In August 2025, the Greek Ministry of Infrastructure and Transport confirmed the creation of a new body, Greek Railways (Σιδηρόδρομοι Ελλάδος) to assume responsibility for rail infrastructure, planning, modernisation projects, and rolling stock across Greece. Previously, these functions were divided among several state-owned entities: OSE, which managed infrastructure; ERGOSÉ, responsible for modernisation projects; and GAIAOSÉ, which owned stations, buildings, and rolling stock. OSE had overseen both infrastructure and operations until its vertical separation in 2005. Rail safety has been identified as a key priority. The merger follows the July approval of a Parliamentary Bill to restructure the national railway system, a direct response to the Tempi accident of February 2023, in which 43 people died after a head-on collision.

==Facilities==
The station has waiting rooms within the original brick-built station building. There Are two cafes/restaurants one in the station building, with a second within the station complex. The station is staffed, however, only during peak times.

==Services==
It is served by only one long-distance trains between Thessaloniki and Alexandroupolis.
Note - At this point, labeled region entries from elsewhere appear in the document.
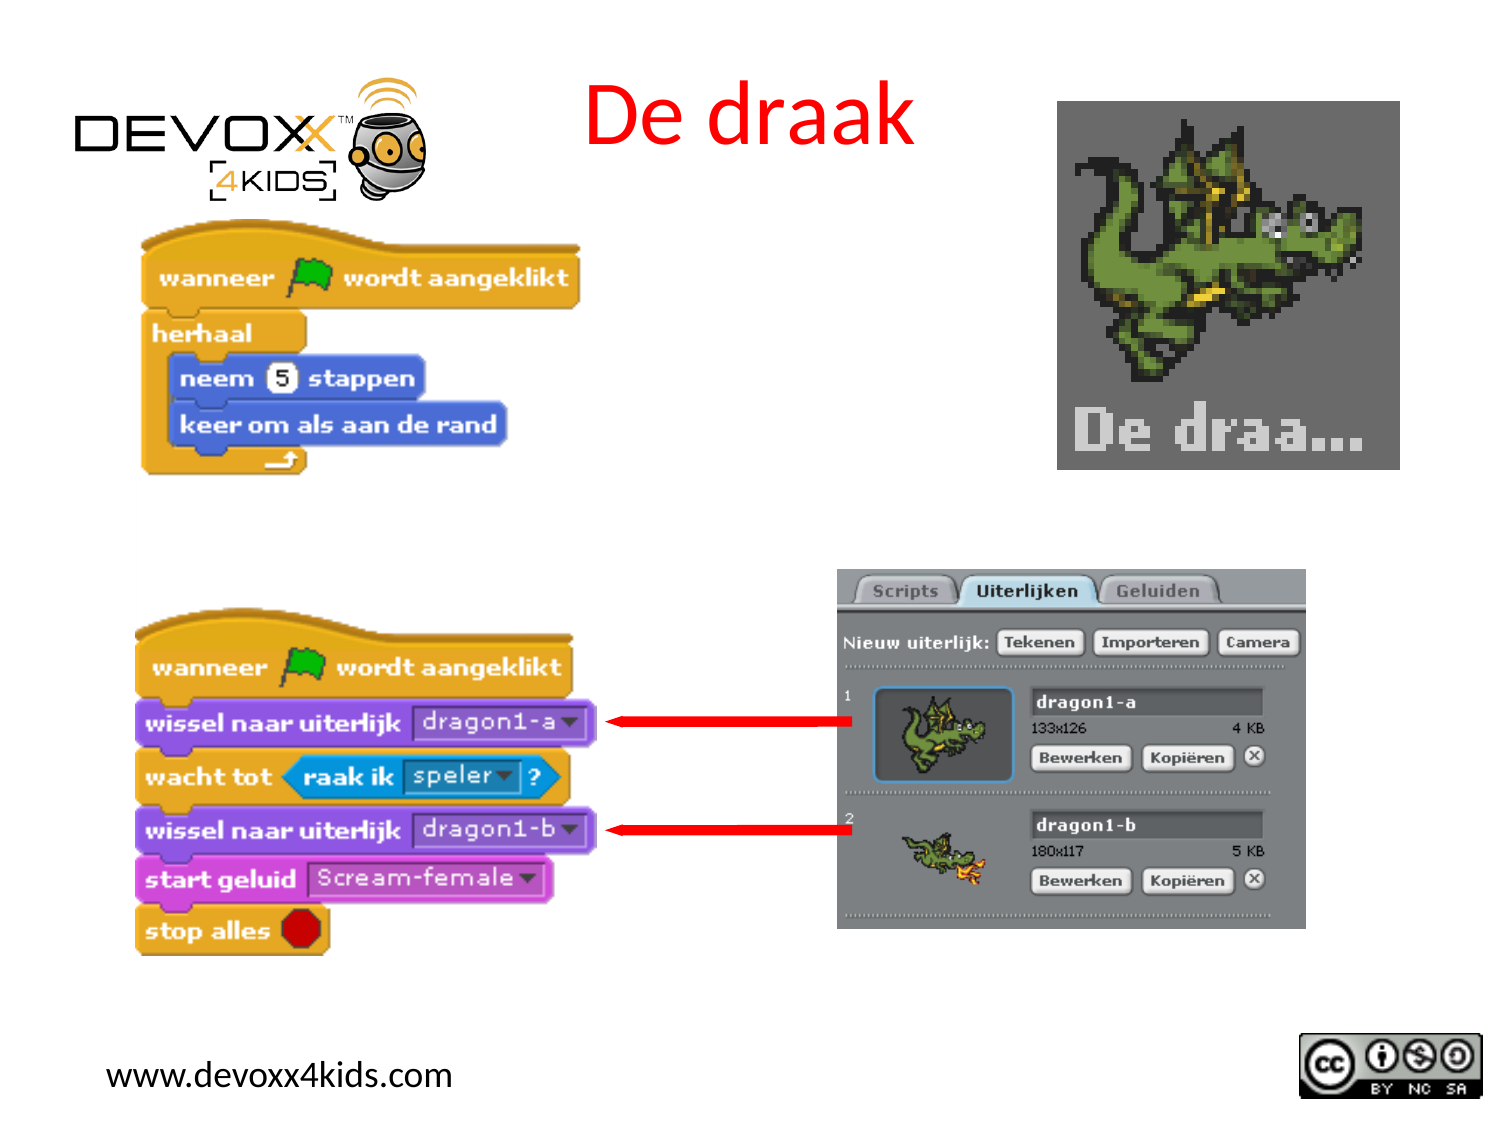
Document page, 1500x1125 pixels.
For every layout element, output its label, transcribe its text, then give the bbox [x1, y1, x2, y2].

picture [1057, 101, 1400, 470]
picture [1299, 1033, 1483, 1099]
picture [837, 569, 1306, 929]
title De draak [75, 45, 1426, 233]
picture [135, 219, 597, 956]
In January 2019, services between Komotini and Alexandroupolis were suspended after a local river burst its banks in the area near the village of Venna, and a rail replacement bus service was commenced.

Between July 2005 and February 2011, the Friendship Express, (an international InterCity train jointly operated by the Turkish State Railways (TCDD) and TrainOSE linking Istanbul's Sirkeci Terminal, Turkey and Thessaloniki, Greece) made scheduled stops at Komotini.